Einen Tisch weiter sitzen sich zwei Männer gegenüber, die ein deutliches Besoffenheitsungleichgewicht auszeichnet. Der eine lallt mehr als er redet, der zweite ist Wortführer. Seine drei Thor-Hämmer am Hals sind auffällig, aber er betont: „Das ist nordisch! Das hat mit Nazi nix zu tun!“ Er hält sich nicht für einen Rechtsradikalen und die AfD würde er nie wählen. Was er früher so gewählt habe, fragt der erste. Die NPD, ist die überraschend ehrliche Antwort. Der deutlich betrunkenere Mann hält dagegen, die Diskussion geht von Lügen über Flüchtlinge zu den Übergriffen in Köln und dann zum Jenaer Pfarrer Lothar König und seiner Tochter Katharina, die für die Linke im Landtag sitzt. Offen und friedlich diskutieren hier zwei Menschen mit extrem gegenteiligen Positionen. Schließlich muss der Thor-Hammer-Liebhaber nach Hause: Morgen früh um sieben wird geschafft. Zum Abschied flüstert ihm sein Trink- und Diskussionskumpane fast liebevoll zu: „Und bleib kein Nazi.“ Der hört es nicht.

Holzgetäfelte Decken, schwere Möbel und Oldies – im Studentenklub Schmiede sitzen nur Männer

Später wird der verbliebene erzählen, dass er hier nicht sein will. 40 Jahre alt sei er, 1997 wollte er studieren. In Leipzig. Aber das sei nicht gut gegangen. Was ihn nach Jena verschlagen hat, möchte er nicht sagen. „Nach Lobeda zieht man nicht, hier landet man.“ Als ob es ein Gefängnis wäre.
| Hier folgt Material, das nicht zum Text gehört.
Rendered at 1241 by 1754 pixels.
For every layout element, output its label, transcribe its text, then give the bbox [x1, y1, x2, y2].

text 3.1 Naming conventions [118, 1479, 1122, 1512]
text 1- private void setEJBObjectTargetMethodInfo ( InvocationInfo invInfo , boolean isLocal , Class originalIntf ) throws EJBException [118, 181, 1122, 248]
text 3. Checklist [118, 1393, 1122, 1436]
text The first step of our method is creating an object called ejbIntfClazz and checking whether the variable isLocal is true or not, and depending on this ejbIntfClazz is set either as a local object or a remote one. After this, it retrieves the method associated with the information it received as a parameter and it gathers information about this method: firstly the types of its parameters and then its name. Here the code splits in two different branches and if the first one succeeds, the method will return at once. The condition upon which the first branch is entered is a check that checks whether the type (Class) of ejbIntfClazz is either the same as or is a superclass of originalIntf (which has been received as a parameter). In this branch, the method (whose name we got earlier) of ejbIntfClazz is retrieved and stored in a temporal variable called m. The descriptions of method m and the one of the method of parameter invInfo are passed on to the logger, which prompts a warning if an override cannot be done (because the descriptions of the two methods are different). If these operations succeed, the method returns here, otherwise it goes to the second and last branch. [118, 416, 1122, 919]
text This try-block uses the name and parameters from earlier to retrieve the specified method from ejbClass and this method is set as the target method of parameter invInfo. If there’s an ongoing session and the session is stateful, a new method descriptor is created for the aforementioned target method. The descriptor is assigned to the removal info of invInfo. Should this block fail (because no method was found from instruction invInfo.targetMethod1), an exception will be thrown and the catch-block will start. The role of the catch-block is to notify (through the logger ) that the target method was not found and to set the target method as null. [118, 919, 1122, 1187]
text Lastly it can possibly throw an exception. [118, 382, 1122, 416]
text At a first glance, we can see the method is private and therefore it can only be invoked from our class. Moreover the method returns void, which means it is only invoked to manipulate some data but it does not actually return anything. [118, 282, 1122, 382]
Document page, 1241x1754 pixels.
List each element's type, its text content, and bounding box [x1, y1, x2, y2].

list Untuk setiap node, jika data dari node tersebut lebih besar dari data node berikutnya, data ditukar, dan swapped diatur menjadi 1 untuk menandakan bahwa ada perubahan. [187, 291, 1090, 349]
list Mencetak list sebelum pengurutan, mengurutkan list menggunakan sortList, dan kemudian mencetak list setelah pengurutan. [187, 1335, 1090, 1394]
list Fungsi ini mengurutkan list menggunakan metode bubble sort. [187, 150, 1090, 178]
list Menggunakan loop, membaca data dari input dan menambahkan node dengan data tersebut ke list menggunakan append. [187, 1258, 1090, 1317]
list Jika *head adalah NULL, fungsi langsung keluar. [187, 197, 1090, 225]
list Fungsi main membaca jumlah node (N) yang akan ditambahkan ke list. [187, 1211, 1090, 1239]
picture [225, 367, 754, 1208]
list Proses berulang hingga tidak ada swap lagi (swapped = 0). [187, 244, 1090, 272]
Termin bei Ortsteilbürgermeister Volker Blumentritt. Der Gewerkschafter und Betriebsrat empfängt in seinem Büro im Stadtteilzentrum Lisa. Blumentritt ist seit 18 Jahren ehrenamtlicher Ortsteilbürgermeister, gewählt am 27. September 1998. Das Amt gibt es seit genau diesem Tag. Geschaffen durch ihn, der den Antrag bei der Stadt Jena stellte und der erste Ortsteilbürgermeister Deutschlands wurde. Er lebt für diese Sache. Das Selbstmachen ist ihm wichtig, stolz zeigt er eine Urkunde von 1979. Er hat geholfen die Stadt schöner zu machen, wird ihm da bescheinigt.

Dann redet er von seinen Erfolgen. Der NSU sei ja ziemlich schnell aus Lobeda abgehauen und die Drohungen von Neonazis, die ihn gerne hängen sehen würden, wischt er mit einer Geste vom Tisch: „Da sind Leute neidisch.“ Stattdessen erzählt er, wie er mit Franz Müntefering den Tunnel, der Lobeda viel lebenswerter machen sollte, klar gemacht hat; wie neue Arbeitsplätze Lobeda attraktiver werden lassen, wie Pflegeheime, ein Hospiz, Kindergärten, Rentnerresidenzen gebaut werden sollen.

Es sind viele Facetten, die Lobeda ausmachen. Da ist die vermeintliche Studentenkneipe, die eigentlich eine ganz normale Stadtteilkneipe ist, in der Rechte mit Linken diskutieren und alte Männer Abende verbringen. Da sind die Hunde- und Balkonbesitzerinnen, denen es gut geht und die trotzdem in alten Zeiten schwelgen. Und da ist der Ortsteilbürgermeister, der in die Zukunft schauen muss, eben weil die alten Zeiten nicht nur gut waren.

Da ist viel, was man von der Autobahn aus nicht sieht.